▸ What to produce
Please lay out all the items below as a two-column CSV headed "field" and "value," with one row for each catalog line, every entry in its own quoted field, and line breaks turned into spaces. Leave the pictures out.

▸ Provided entries

□ □ □ □ □ □ □

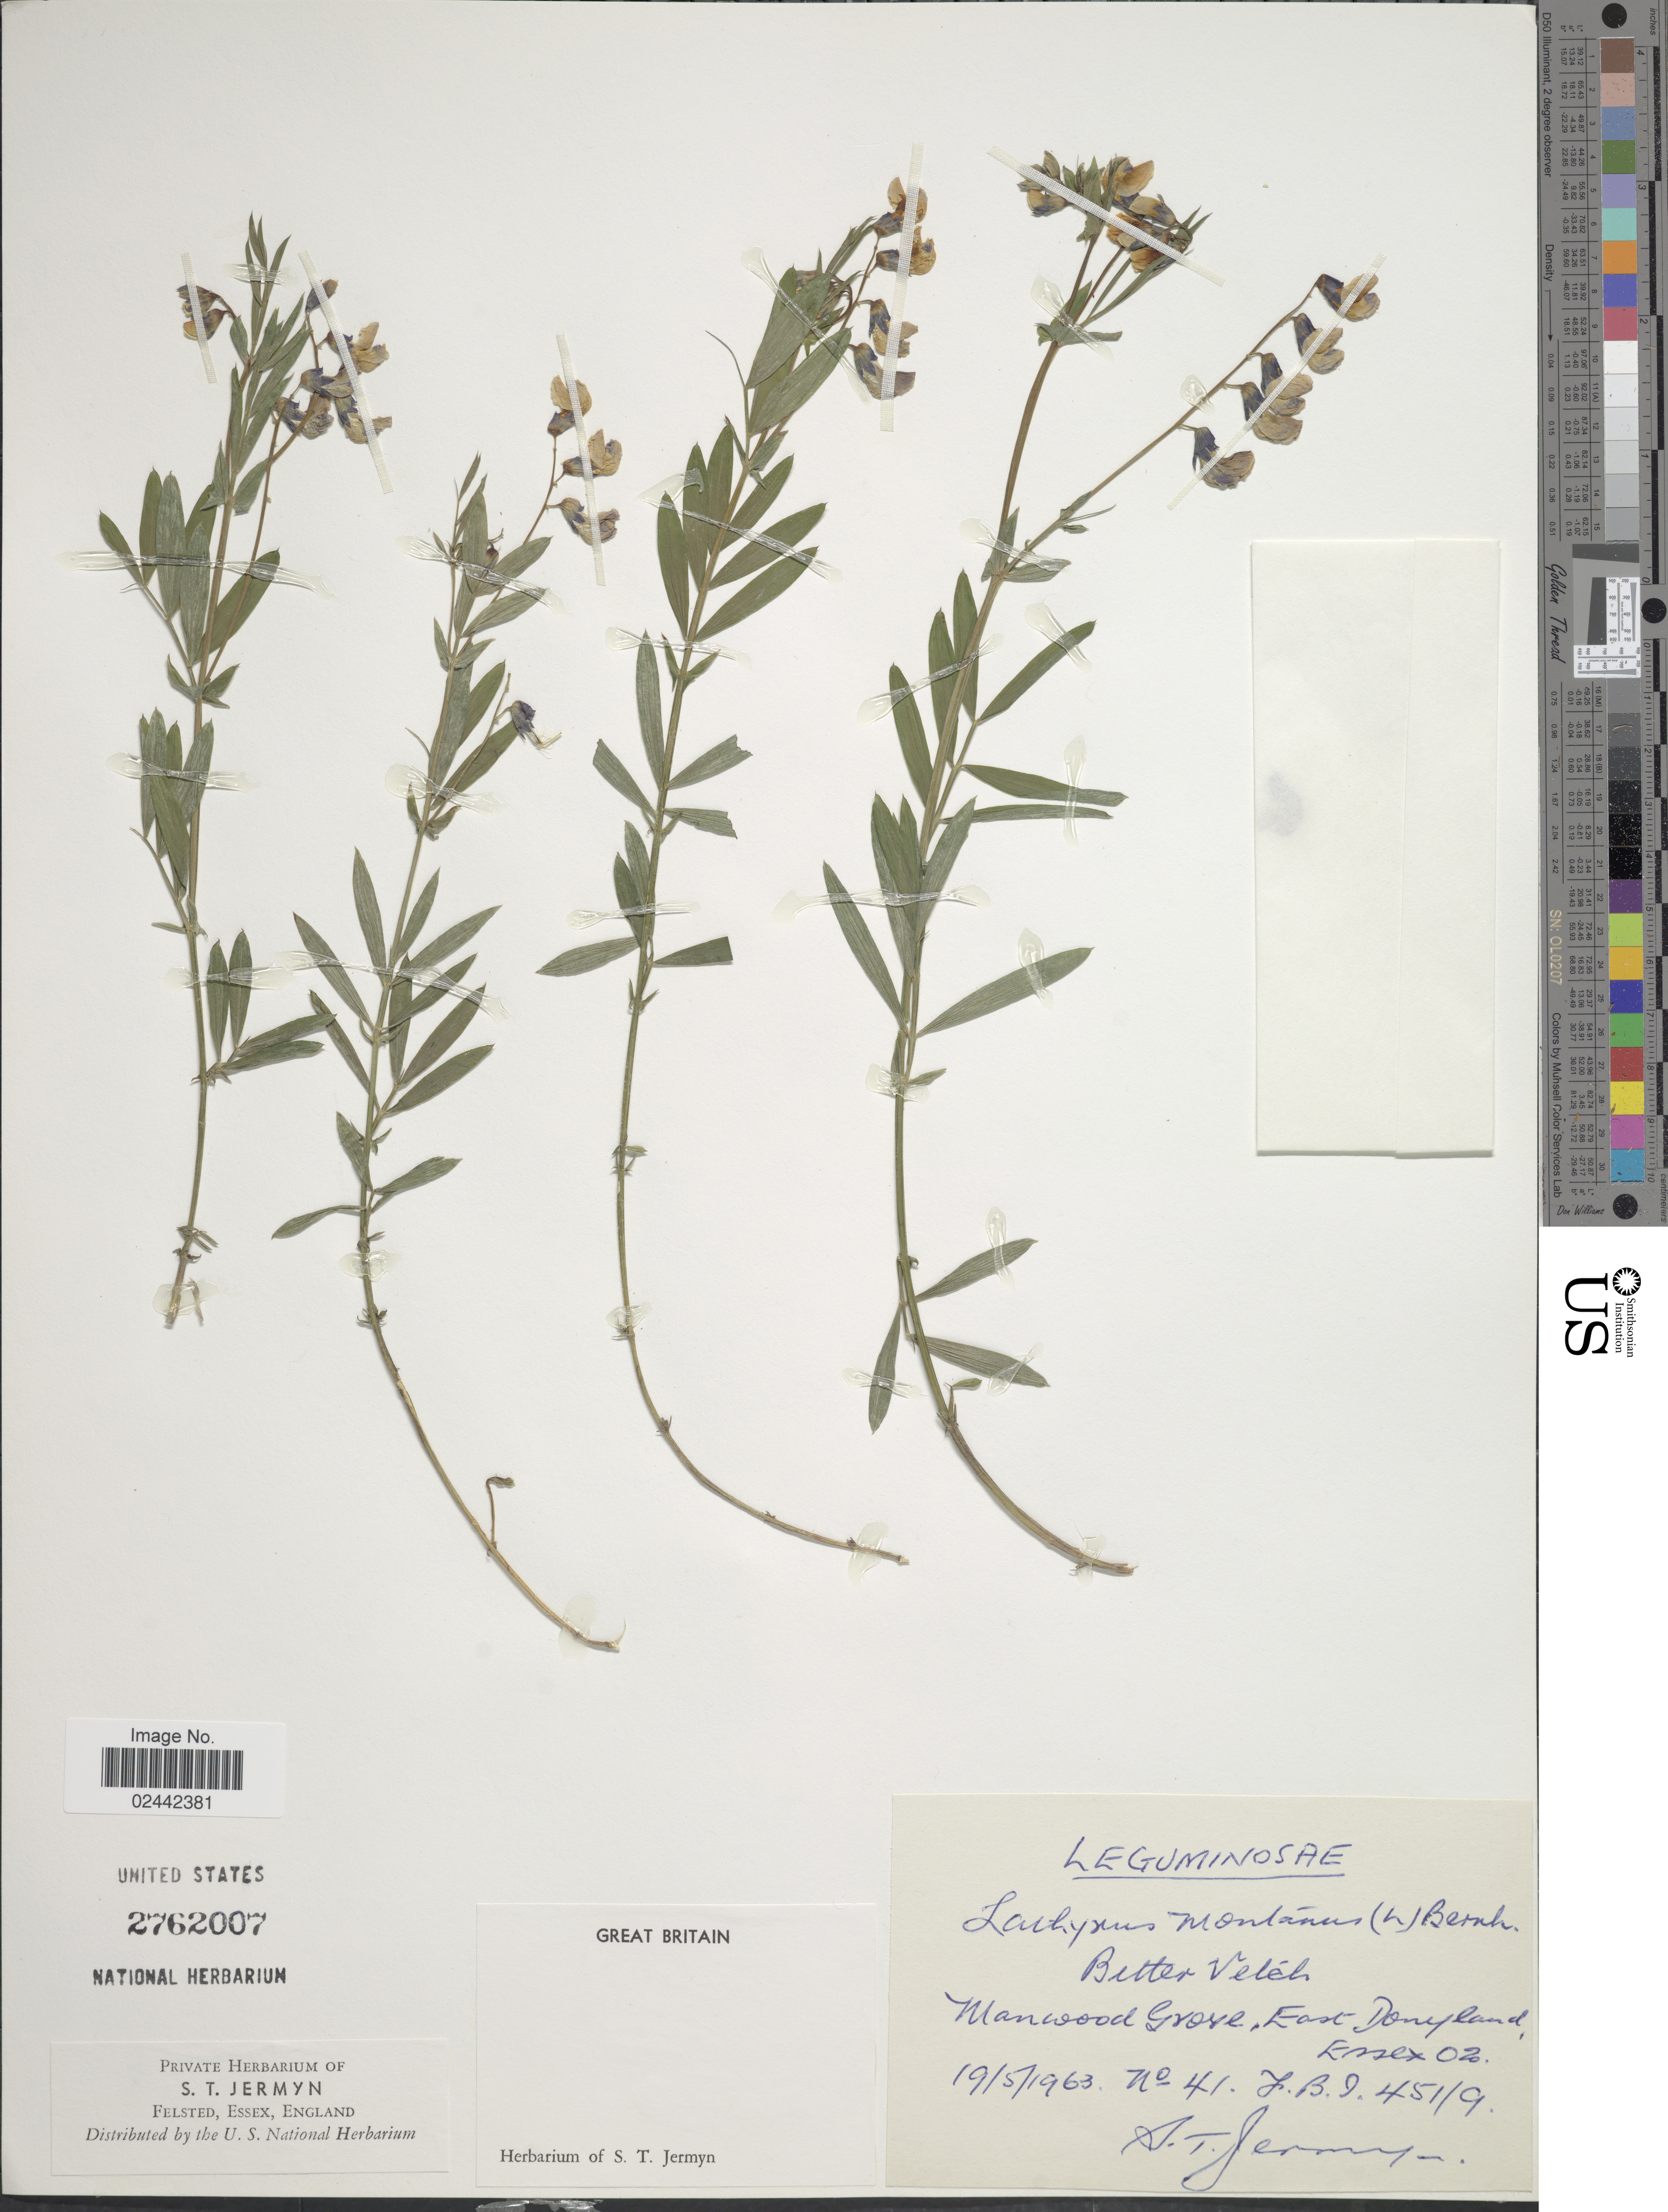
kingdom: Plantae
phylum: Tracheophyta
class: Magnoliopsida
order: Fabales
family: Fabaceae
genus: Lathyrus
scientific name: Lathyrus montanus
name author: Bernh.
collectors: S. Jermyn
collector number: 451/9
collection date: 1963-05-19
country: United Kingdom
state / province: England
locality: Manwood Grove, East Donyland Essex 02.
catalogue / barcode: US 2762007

□ □ □ □ □ □ □

▸ Problem solution
field,value
"kingdom:","Plantae"
"phylum:","Tracheophyta"
"class:","Magnoliopsida"
"order:","Fabales"
"family:","Fabaceae"
"genus:","Lathyrus"
"scientific name:","Lathyrus montanus"
"name author:","Bernh."
"collectors:","S. Jermyn"
"collector number:","451/9"
"collection date:","1963-05-19"
"country:","United Kingdom"
"state / province:","England"
"locality:","Manwood Grove, East Donyland Essex 02."
"catalogue / barcode:","US 2762007"